___ Given passage
Yergin: Tar Sands Opposition is Misguided

The energy guru weighs in on dirty oil, fracking and California’s energy leadership

One of America’s foremost energy experts says Canada’s controversial oil tar sands are getting a bum rap.

Daniel Yergin, who became a go-to guy for energy wisdom after winning a Pulitzer Prize for his 1990 oil tome, The Prize, appeared on KQED’s Forum program today to promote his latest book, The Quest: Energy, Security and the Remaking of the Modern World.

When host Michael Krasny asked Yergin about the Canadian tar sands boom and a plan to construct a pipeline to bring it into the US for refining, Yergin said the project “has become a huge symbolic target.” Indeed the controversial Keystone XL pipeline proposal has been a lightning rod for demonstrations at the White House and a target of ongoing protests across the country. But Yergin said he thinks the risks of importing tar sands oil from Alberta have been overblown.

Daniel Yergin is a Pulitzer Prize-winning author and CEO of IHS Cambridge Energy Research Associates.

“If you say ‘How much more carbon comes out of a barrel of oil sands,’ and you look at it from the well, all the way to the wheels, it’s about six percent more,” said Yergin, comparing it to the carbon content of an average barrel of crude oil. He called the pipeline plan “a sensible thing to do.”

“If you look at it from a security point of view,” he asked listeners, “Wouldn’t we like to be importing more oil from Canada and less from some of the more volatile parts of the Middle East?”

Environmentalists argue that the nation should be focusing more on renewable energy sources and shedding fossil fuels in general. They’ve taken particular aim at carbon-intensive Canadian tar sand deposits, which are recovered through strip mining and require more energy to refine. But Yergin says of the tar sands, “If the additional supply doesn’t come here, then it will go to China.”
______
▸ **Prompt**
Update everything from "When host Michael" down to "have been overblown." in the tar sands article, putting "flash point" where "lightning rod" stands. The items after this point are separate material, apart from the tar sands article.
___ Stored data
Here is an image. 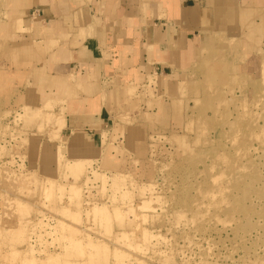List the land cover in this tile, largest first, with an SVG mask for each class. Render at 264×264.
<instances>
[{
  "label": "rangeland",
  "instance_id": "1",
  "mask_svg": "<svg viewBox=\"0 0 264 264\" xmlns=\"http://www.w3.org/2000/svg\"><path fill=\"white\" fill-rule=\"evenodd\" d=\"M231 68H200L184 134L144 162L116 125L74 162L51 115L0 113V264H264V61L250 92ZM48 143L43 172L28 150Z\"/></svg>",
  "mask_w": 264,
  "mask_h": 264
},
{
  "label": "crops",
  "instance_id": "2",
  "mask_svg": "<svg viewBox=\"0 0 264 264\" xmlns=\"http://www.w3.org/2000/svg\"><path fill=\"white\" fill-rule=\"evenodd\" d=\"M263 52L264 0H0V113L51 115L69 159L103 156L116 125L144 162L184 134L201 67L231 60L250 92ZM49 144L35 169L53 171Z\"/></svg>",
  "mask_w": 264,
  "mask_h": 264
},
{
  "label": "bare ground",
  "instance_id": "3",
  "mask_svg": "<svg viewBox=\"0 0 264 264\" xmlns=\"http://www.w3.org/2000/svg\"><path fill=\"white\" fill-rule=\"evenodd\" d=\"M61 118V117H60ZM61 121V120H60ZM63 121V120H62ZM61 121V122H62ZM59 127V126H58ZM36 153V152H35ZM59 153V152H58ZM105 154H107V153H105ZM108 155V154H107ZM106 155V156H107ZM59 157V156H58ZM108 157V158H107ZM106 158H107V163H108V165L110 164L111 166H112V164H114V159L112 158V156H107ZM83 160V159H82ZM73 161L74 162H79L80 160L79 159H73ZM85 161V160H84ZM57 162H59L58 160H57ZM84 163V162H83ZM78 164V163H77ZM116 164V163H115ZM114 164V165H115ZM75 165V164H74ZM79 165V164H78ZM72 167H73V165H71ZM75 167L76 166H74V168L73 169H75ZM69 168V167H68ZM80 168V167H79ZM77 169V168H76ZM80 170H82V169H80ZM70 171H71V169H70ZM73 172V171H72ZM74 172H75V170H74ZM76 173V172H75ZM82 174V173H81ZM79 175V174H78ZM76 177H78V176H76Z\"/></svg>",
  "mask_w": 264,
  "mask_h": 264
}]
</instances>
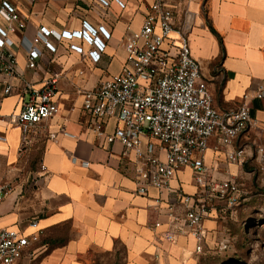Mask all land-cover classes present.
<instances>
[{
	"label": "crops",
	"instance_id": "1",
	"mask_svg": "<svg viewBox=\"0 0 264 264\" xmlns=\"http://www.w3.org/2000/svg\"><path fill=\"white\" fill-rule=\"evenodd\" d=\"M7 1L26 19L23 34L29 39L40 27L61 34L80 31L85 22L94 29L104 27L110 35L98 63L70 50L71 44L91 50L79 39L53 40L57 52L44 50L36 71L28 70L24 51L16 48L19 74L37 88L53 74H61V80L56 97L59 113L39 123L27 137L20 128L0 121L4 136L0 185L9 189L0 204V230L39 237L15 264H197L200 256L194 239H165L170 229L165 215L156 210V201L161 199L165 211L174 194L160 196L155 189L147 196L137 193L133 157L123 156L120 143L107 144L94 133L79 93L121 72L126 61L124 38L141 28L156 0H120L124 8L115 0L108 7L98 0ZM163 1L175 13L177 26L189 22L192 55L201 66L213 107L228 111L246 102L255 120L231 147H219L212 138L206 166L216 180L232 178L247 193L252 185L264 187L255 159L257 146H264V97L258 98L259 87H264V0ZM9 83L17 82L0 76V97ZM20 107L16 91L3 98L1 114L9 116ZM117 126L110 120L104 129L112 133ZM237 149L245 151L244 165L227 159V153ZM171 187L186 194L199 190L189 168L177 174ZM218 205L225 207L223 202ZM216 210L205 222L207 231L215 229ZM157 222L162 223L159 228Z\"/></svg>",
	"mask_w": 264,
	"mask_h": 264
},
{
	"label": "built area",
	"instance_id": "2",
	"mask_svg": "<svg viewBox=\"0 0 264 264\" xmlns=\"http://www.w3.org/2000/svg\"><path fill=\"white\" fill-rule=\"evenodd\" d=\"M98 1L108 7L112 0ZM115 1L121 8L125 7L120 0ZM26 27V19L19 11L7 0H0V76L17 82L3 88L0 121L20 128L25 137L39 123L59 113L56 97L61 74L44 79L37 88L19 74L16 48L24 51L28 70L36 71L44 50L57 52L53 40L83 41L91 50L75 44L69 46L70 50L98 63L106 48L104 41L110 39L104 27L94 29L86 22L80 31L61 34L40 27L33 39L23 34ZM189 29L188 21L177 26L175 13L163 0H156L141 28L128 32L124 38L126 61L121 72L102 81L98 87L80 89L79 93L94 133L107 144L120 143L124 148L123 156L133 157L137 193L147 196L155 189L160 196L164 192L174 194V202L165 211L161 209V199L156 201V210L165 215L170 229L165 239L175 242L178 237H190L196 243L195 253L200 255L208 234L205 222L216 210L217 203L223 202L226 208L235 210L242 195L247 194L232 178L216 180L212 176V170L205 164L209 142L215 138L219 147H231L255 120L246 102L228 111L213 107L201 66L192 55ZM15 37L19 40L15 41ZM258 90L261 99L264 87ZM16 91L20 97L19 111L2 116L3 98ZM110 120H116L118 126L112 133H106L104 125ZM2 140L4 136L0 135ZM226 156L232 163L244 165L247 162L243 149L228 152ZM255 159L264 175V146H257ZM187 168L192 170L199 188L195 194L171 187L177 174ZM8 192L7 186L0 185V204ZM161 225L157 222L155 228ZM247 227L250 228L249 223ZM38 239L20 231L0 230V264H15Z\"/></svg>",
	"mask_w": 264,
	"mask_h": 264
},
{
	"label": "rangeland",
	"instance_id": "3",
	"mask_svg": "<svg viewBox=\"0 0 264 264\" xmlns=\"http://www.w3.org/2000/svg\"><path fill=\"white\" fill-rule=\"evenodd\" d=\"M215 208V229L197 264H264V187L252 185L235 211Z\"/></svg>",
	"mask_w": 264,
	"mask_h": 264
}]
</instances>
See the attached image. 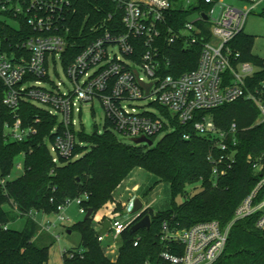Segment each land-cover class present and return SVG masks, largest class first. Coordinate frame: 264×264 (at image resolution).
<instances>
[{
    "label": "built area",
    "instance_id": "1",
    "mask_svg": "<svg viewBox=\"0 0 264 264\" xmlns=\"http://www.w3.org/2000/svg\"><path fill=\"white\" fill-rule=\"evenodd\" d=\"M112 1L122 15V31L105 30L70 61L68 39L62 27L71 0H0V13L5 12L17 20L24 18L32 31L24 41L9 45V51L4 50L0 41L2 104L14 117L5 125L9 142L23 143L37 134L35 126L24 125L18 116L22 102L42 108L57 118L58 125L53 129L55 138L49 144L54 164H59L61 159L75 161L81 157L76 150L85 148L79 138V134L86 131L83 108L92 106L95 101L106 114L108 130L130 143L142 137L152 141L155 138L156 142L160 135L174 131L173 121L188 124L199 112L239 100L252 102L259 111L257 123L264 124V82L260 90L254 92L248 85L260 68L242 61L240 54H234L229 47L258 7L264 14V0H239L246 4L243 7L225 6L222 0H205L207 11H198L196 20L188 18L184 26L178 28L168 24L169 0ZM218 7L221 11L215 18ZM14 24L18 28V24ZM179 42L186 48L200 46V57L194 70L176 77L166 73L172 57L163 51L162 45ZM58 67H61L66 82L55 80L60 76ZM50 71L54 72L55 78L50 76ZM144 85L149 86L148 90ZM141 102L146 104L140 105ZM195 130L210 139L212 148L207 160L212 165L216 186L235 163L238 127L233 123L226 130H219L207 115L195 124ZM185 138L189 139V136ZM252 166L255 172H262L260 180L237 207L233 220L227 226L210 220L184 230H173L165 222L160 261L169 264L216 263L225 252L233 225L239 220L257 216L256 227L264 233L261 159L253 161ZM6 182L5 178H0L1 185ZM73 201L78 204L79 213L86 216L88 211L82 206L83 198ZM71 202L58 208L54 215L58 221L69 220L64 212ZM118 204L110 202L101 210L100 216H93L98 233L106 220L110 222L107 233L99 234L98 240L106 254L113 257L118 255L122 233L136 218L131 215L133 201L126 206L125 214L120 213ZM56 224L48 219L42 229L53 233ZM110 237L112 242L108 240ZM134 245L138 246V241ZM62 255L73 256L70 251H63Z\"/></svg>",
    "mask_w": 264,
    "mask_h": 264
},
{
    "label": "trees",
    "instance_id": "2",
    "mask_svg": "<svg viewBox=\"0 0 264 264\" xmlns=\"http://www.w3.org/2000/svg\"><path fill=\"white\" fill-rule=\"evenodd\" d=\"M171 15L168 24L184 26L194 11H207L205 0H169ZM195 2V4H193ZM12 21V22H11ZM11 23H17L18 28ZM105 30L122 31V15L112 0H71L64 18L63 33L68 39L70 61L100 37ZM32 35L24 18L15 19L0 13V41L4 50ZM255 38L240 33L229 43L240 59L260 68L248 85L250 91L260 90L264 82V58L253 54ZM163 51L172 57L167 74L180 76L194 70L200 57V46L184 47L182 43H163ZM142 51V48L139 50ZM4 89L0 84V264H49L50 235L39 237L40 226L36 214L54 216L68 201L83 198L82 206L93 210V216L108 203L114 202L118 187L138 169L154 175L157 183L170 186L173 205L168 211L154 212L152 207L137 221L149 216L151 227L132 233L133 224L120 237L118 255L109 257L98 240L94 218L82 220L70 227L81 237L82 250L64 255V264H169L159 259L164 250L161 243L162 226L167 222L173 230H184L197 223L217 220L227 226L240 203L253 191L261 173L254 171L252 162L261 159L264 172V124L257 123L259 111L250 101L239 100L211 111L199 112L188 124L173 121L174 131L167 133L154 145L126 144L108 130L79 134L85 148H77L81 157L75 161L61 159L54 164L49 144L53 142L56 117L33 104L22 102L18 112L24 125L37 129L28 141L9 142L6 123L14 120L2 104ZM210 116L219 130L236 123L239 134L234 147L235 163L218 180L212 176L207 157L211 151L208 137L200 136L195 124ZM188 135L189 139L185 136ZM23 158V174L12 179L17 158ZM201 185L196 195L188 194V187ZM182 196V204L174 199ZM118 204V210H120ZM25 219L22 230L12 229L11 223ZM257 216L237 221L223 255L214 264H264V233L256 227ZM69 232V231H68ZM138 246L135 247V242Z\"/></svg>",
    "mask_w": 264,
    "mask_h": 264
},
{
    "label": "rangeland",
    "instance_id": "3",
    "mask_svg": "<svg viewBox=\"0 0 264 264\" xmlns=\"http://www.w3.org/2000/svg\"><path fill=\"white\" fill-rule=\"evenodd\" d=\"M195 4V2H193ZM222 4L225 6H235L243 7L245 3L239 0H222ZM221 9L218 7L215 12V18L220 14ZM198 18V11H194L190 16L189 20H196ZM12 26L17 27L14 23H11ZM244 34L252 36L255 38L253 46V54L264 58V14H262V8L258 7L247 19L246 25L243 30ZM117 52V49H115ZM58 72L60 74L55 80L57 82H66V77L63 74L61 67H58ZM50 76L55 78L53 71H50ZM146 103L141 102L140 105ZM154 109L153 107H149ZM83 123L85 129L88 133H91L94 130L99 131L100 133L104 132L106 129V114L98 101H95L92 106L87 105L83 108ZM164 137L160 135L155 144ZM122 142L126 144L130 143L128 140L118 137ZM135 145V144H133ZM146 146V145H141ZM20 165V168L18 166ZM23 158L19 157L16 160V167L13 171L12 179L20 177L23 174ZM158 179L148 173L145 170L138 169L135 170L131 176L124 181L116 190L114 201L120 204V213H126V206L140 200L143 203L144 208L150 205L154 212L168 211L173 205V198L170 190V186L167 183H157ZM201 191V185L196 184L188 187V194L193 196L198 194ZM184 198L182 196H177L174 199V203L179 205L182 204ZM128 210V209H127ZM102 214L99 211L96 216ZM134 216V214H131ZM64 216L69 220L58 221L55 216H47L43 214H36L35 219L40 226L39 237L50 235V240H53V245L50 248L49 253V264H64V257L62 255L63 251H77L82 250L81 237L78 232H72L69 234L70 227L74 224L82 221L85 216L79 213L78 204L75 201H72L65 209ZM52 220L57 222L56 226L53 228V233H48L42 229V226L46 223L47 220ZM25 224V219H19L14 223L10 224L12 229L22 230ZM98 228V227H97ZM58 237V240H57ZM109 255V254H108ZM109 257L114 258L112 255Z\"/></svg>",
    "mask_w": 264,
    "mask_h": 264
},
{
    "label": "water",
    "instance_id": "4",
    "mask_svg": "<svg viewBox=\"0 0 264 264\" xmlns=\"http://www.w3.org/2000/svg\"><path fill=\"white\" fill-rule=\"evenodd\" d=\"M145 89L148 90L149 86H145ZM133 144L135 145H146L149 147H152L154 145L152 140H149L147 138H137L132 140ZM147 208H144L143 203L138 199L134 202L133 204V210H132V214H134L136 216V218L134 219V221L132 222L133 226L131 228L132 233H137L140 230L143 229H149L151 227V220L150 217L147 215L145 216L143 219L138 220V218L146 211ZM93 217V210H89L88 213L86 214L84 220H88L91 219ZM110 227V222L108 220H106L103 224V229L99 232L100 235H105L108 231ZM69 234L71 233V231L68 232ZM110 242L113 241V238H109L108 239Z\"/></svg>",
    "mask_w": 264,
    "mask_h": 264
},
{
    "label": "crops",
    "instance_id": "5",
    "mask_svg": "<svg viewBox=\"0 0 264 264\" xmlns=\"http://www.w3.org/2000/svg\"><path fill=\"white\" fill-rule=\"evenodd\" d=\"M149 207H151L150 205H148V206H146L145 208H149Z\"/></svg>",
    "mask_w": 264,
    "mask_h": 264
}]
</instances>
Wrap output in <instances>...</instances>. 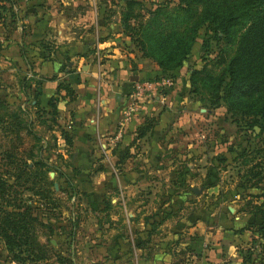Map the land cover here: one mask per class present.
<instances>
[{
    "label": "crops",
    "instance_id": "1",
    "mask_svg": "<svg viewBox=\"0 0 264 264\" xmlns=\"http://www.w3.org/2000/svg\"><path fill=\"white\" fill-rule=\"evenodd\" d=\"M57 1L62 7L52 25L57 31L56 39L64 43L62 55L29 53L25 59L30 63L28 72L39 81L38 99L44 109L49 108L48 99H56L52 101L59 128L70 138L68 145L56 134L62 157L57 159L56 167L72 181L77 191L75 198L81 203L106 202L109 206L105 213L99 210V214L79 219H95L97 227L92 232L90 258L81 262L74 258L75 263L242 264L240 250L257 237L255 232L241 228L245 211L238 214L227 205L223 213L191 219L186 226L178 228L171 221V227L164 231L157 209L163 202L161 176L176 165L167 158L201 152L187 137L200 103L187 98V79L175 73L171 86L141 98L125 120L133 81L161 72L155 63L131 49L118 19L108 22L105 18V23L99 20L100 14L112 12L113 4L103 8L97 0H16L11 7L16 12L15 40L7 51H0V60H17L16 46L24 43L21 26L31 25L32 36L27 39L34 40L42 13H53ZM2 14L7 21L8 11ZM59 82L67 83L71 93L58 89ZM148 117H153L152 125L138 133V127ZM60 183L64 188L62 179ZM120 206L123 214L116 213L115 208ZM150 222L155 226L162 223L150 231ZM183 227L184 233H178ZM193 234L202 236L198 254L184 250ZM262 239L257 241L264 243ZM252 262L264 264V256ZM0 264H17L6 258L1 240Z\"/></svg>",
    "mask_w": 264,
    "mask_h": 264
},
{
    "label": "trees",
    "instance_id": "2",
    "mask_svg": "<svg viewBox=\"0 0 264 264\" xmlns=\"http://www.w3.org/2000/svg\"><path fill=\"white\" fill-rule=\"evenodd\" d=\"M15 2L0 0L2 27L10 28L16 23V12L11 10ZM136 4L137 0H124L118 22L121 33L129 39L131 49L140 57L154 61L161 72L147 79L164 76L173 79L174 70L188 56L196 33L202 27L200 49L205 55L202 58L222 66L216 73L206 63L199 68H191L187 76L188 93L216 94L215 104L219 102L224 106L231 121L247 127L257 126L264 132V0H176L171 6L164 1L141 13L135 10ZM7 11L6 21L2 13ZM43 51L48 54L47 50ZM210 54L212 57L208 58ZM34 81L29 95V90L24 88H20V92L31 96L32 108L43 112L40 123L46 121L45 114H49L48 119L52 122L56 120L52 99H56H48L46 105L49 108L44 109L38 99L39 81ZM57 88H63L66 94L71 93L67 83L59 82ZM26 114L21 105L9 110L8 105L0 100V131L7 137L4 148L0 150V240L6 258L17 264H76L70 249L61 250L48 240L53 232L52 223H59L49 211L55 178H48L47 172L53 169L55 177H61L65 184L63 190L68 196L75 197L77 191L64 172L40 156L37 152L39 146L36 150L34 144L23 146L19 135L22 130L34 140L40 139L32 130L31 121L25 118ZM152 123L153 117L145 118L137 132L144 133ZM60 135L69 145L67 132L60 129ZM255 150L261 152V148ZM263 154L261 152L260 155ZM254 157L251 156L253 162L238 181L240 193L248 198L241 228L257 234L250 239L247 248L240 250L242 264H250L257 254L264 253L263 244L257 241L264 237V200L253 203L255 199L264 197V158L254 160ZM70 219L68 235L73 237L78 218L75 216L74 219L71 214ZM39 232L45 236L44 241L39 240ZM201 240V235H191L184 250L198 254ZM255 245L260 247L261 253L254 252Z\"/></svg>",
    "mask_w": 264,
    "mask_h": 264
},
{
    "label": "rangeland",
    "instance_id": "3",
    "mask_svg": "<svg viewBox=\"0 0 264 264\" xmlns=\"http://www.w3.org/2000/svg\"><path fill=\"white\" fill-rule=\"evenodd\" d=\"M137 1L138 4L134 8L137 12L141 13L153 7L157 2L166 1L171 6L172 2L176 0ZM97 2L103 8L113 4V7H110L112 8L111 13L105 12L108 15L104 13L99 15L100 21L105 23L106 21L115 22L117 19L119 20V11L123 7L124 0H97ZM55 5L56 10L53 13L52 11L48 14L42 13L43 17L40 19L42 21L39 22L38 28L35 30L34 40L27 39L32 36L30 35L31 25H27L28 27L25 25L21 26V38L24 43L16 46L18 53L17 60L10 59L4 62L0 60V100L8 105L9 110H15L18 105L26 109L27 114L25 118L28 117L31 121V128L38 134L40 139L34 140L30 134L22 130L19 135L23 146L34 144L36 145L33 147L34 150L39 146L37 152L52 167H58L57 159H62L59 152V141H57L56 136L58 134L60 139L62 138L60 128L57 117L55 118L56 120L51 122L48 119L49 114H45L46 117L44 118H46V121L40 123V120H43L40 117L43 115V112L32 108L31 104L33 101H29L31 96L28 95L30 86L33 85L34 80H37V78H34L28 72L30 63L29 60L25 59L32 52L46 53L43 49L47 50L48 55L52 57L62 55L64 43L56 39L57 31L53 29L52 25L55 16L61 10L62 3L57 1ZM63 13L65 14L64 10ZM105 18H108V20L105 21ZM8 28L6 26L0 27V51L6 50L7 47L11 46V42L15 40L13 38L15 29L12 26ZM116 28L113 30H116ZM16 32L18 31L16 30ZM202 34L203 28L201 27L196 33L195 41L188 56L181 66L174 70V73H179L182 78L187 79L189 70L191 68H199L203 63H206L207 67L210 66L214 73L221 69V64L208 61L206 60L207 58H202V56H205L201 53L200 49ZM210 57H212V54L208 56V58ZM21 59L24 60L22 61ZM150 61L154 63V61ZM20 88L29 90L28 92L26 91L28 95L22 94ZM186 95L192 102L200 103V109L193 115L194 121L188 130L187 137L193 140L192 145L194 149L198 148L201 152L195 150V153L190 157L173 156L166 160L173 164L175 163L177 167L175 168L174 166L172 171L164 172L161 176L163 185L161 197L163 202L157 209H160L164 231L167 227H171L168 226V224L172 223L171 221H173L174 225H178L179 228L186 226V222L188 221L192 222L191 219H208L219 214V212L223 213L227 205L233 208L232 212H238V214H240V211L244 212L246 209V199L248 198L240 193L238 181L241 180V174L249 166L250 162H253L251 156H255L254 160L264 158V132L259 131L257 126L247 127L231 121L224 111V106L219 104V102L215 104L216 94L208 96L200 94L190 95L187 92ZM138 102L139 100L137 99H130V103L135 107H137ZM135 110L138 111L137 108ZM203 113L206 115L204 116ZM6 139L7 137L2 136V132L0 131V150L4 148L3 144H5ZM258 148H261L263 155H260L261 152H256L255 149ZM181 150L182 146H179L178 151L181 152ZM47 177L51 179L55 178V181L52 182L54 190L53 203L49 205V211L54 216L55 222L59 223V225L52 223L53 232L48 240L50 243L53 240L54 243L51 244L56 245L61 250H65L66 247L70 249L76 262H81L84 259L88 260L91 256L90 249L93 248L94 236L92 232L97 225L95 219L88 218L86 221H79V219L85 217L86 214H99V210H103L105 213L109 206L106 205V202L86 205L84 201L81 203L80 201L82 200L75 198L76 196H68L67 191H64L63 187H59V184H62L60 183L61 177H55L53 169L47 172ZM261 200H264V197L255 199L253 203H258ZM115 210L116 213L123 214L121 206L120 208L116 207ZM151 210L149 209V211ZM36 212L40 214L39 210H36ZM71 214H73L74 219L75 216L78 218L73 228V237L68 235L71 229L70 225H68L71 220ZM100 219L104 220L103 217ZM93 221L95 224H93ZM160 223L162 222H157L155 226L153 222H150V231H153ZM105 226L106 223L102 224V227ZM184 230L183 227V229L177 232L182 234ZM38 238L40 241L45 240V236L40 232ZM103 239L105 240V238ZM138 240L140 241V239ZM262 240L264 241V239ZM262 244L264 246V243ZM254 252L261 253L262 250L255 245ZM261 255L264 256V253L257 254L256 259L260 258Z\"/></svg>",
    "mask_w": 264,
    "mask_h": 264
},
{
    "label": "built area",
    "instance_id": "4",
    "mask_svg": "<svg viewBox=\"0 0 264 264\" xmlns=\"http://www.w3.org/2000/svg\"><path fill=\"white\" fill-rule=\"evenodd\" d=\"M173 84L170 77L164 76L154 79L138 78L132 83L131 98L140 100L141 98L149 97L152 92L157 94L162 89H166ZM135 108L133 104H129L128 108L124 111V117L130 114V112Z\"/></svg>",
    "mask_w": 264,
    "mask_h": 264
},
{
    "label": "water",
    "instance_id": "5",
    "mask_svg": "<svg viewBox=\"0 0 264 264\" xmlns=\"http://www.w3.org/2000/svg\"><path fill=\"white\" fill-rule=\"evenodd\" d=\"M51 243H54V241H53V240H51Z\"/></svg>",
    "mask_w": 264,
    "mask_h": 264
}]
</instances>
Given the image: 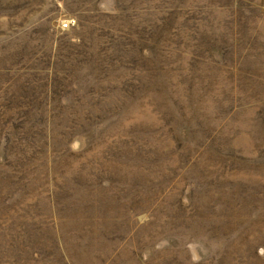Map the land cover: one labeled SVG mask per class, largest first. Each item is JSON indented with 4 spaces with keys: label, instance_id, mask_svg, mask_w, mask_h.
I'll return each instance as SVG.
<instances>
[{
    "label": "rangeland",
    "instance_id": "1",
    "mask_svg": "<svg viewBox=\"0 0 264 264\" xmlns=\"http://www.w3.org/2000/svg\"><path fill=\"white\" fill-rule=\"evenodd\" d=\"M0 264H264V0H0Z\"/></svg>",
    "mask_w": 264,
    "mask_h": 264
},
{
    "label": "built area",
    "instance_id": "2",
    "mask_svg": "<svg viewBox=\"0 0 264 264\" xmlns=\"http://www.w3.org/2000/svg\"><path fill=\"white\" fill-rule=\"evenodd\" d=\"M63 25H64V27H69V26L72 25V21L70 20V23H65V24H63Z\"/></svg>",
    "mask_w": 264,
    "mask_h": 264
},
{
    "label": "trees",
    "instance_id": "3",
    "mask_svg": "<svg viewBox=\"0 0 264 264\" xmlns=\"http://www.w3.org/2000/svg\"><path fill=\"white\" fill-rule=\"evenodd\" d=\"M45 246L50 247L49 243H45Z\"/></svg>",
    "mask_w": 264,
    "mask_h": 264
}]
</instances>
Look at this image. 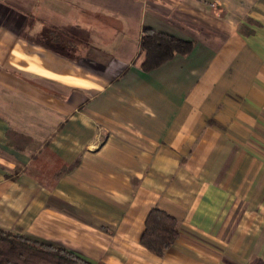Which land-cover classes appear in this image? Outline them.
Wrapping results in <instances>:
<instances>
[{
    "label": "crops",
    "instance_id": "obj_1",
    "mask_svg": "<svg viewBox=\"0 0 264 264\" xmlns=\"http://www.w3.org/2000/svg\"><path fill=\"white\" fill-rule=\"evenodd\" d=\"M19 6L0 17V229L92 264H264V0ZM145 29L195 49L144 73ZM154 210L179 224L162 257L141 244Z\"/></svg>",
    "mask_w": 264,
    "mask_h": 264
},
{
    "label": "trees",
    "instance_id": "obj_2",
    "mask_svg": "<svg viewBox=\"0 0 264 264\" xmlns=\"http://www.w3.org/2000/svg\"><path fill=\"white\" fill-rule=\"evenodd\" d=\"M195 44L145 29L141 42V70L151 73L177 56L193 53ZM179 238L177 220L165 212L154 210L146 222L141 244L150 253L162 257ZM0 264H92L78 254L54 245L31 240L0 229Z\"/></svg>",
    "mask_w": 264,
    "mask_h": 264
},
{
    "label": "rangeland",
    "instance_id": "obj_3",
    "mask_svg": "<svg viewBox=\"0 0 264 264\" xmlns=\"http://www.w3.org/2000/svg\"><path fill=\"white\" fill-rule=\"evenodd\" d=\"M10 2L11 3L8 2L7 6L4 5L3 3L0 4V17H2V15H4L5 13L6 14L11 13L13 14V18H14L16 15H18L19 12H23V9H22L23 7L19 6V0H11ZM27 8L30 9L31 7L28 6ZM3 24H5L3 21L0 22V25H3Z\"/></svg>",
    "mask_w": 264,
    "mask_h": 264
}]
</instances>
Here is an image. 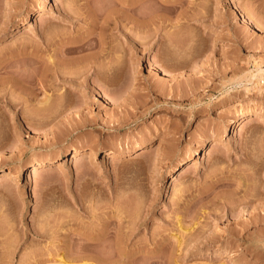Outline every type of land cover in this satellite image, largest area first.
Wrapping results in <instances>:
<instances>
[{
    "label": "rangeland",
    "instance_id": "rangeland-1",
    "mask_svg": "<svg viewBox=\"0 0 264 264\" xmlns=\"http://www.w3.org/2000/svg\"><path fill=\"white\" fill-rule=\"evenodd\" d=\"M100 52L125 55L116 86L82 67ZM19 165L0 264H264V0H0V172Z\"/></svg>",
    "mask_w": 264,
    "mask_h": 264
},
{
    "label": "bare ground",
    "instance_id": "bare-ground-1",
______
▸ **The response**
When host Michael Krasny asked Yergin about the Canadian tar sands boom and a plan to construct a pipeline to bring it into the US for refining, Yergin said the project “has become a huge symbolic target.” Indeed the controversial Keystone XL pipeline proposal has been a flash point for demonstrations at the White House and a target of ongoing protests across the country. But Yergin said he thinks the risks of importing tar sands oil from Alberta have been overblown.